Outbox Pattern — A Complete Guide with Order Processing Example
Deep-dive into the Outbox pattern: the dual-write problem it solves, architecture diagram, real .NET code with EF Core, the relay/dispatcher implementation, CDC vs polling variants, advantages, disadvantages, and production pitfalls.
- Author
- Randhir Jassal
- Published
- Reading time
- 17 min read
The Outbox pattern is how you safely publish events to a message bus from a service that also writes to a database — without ever losing or duplicating an event, even when the service crashes mid-write. It is the single most important pattern for reliable event-driven microservices.
This guide is the complete picture: the problem it solves (the "dual-write problem"), the architecture with diagram, an order-processing implementation in .NET + Postgres, the relay/dispatcher options, and the production reality.
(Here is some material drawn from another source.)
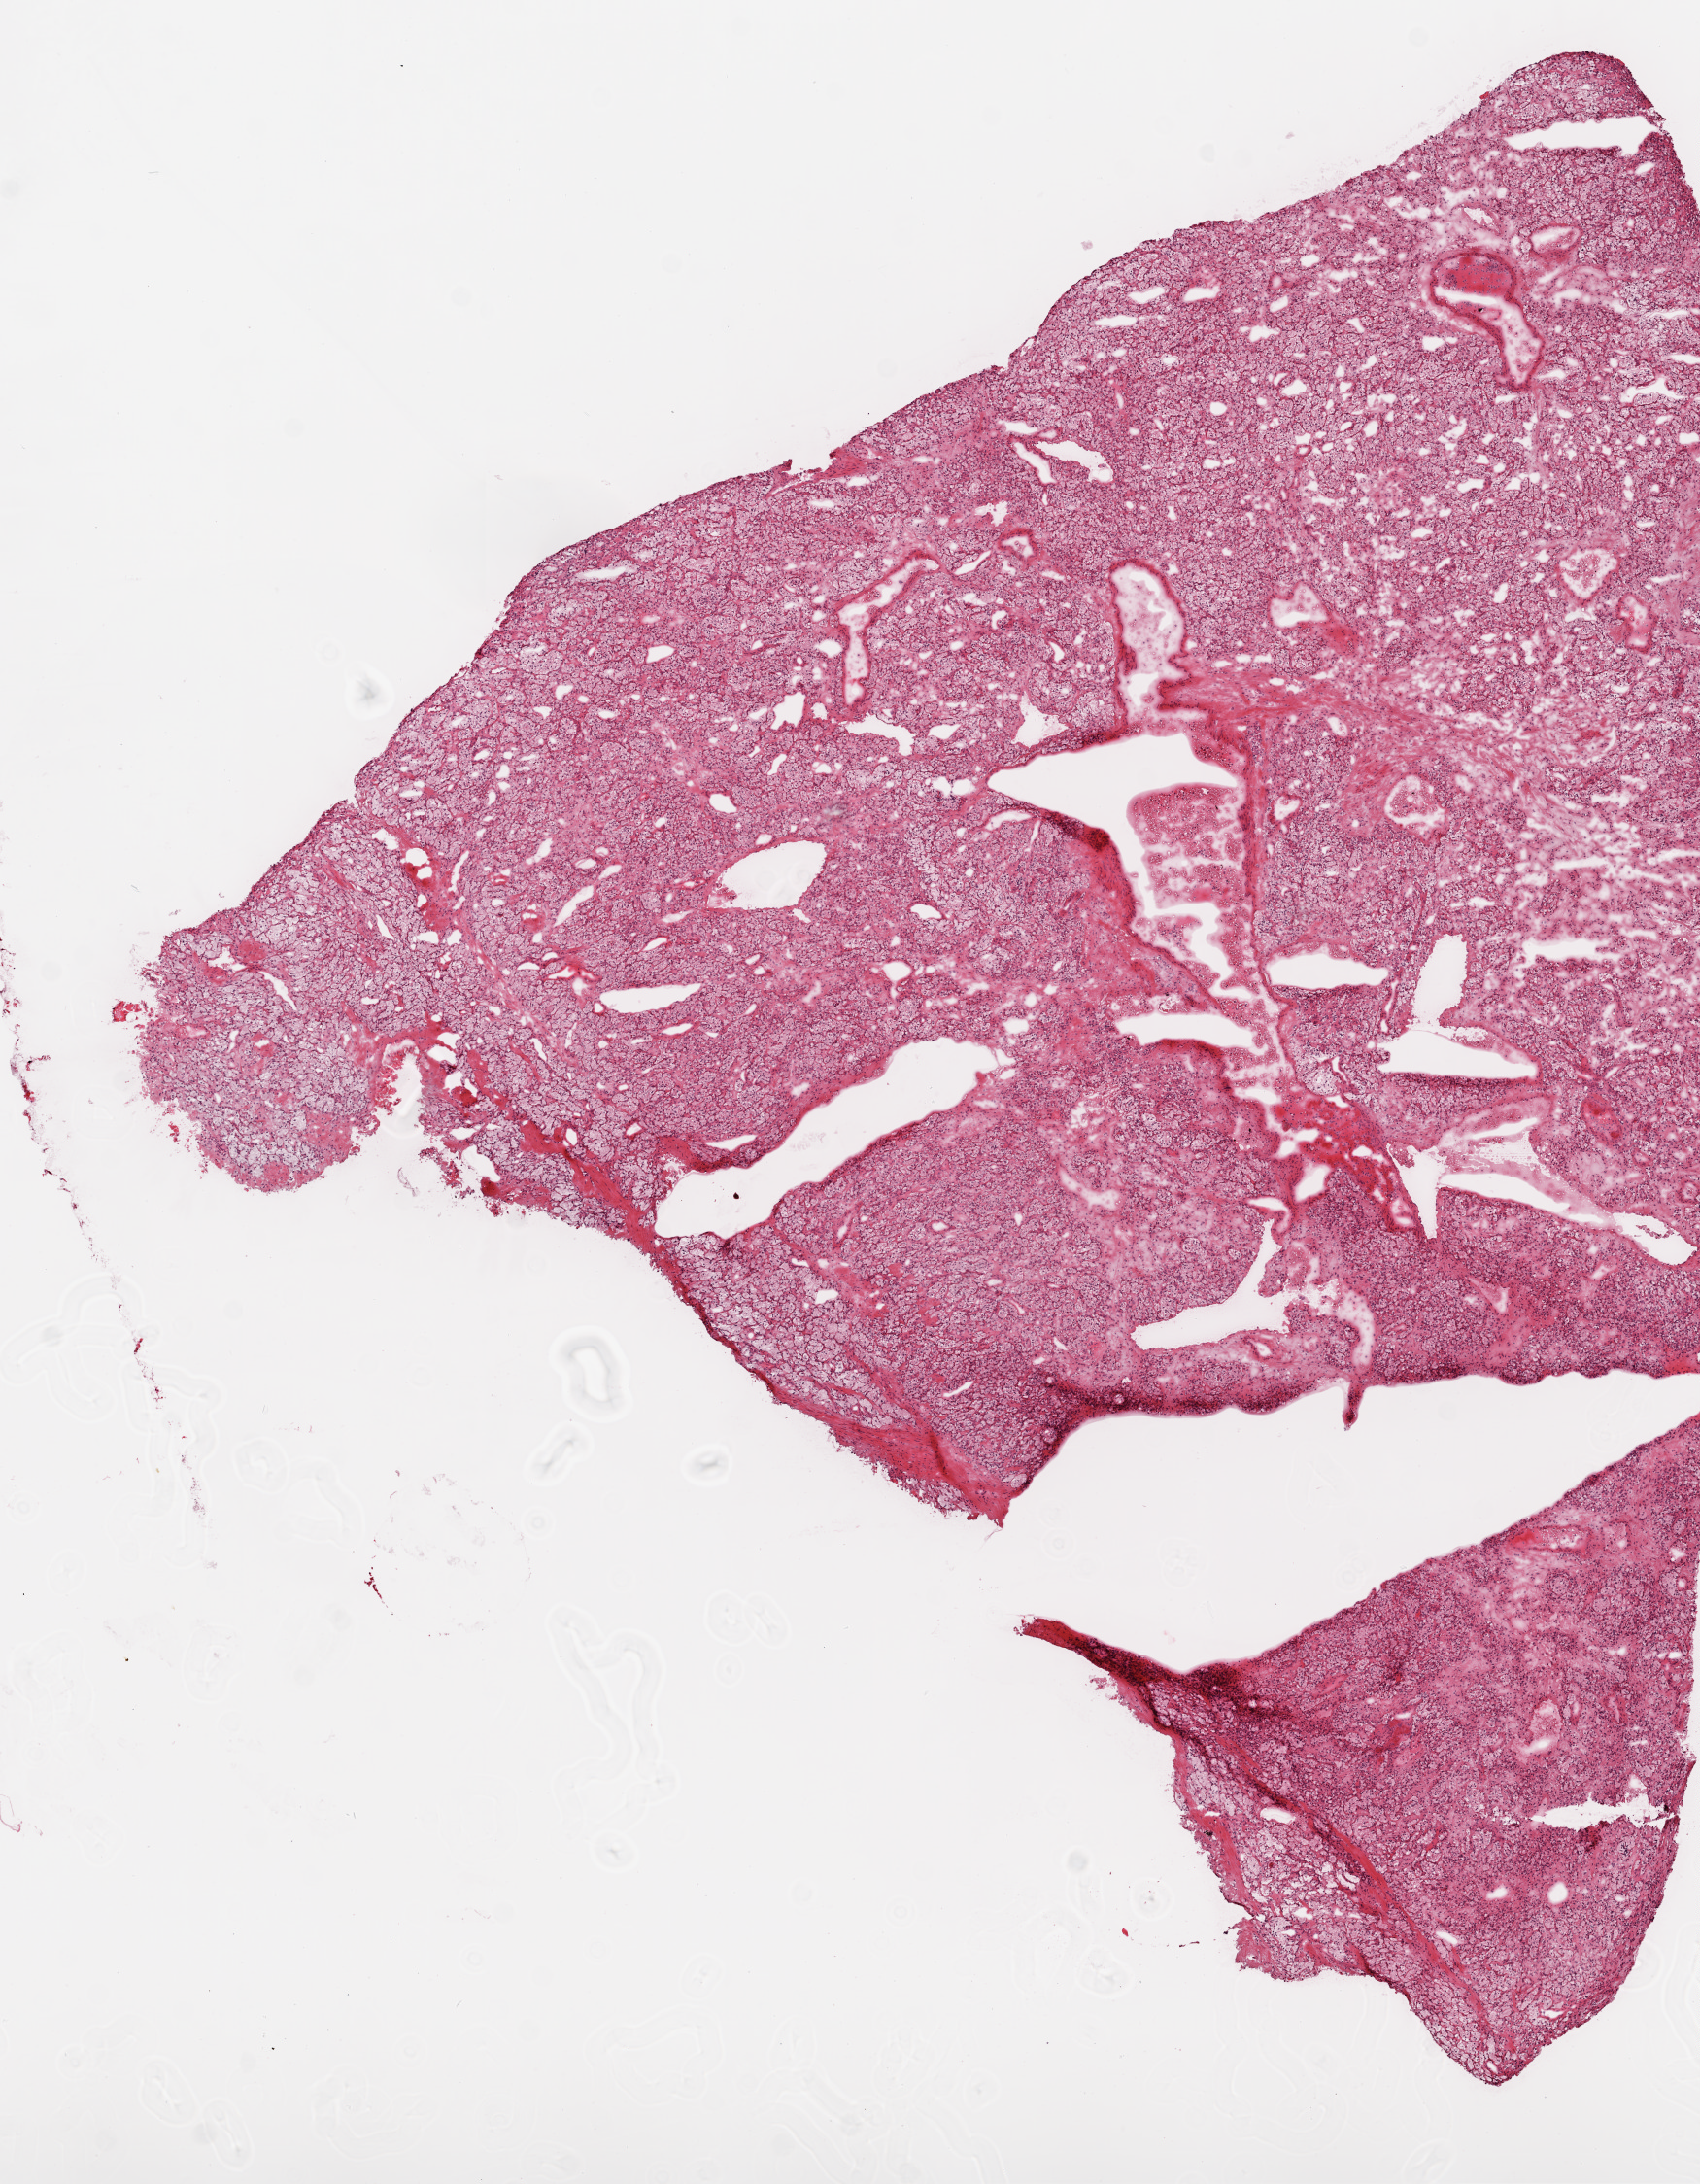
Whole-slide histology image, H&E — whole scanned area (about 7.0 x 9.0 mm, acquisition: 20x scan) shown as a low-resolution overview, frozen section from the top of the tissue portion, kidney, primary tumour sample. Male patient; age at initial diagnosis 48 years. Histologic grade: G2 (moderately differentiated). Pathologist review of this section (percent, as recorded): tumour cells 95%, tumour nuclei 99%, normal cells 0%, stromal cells 5%, necrosis 0%.
Pathologic diagnosis: Clear cell adenocarcinoma, NOS. AJCC pathologic stage: I.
The problem — "dual write"
Imagine an order service that places an order AND tells the rest of the system about it:
// ❌ The naive (broken) approach
public async Task PlaceOrderAsync(PlaceOrderCommand cmd)
{
await _db.SaveAsync(order); // (1) write to DB
await _bus.PublishAsync(new OrderPlaced(order)); // (2) publish event
}
Looks fine. It is catastrophically broken.
What if step (2) crashes after step (1) succeeds?
- Order is in the DB
- No event was ever published
- Inventory never reserves stock
- Payment never charges
- Customer waits forever for the email that never arrives
What if step (2) succeeds but the service crashes before returning?
- Event was published
- Caller retries → step (1) saves a SECOND order → step (2) publishes a SECOND event
- Customer gets charged twice
What if step (1) commits and step (2) is briefly down?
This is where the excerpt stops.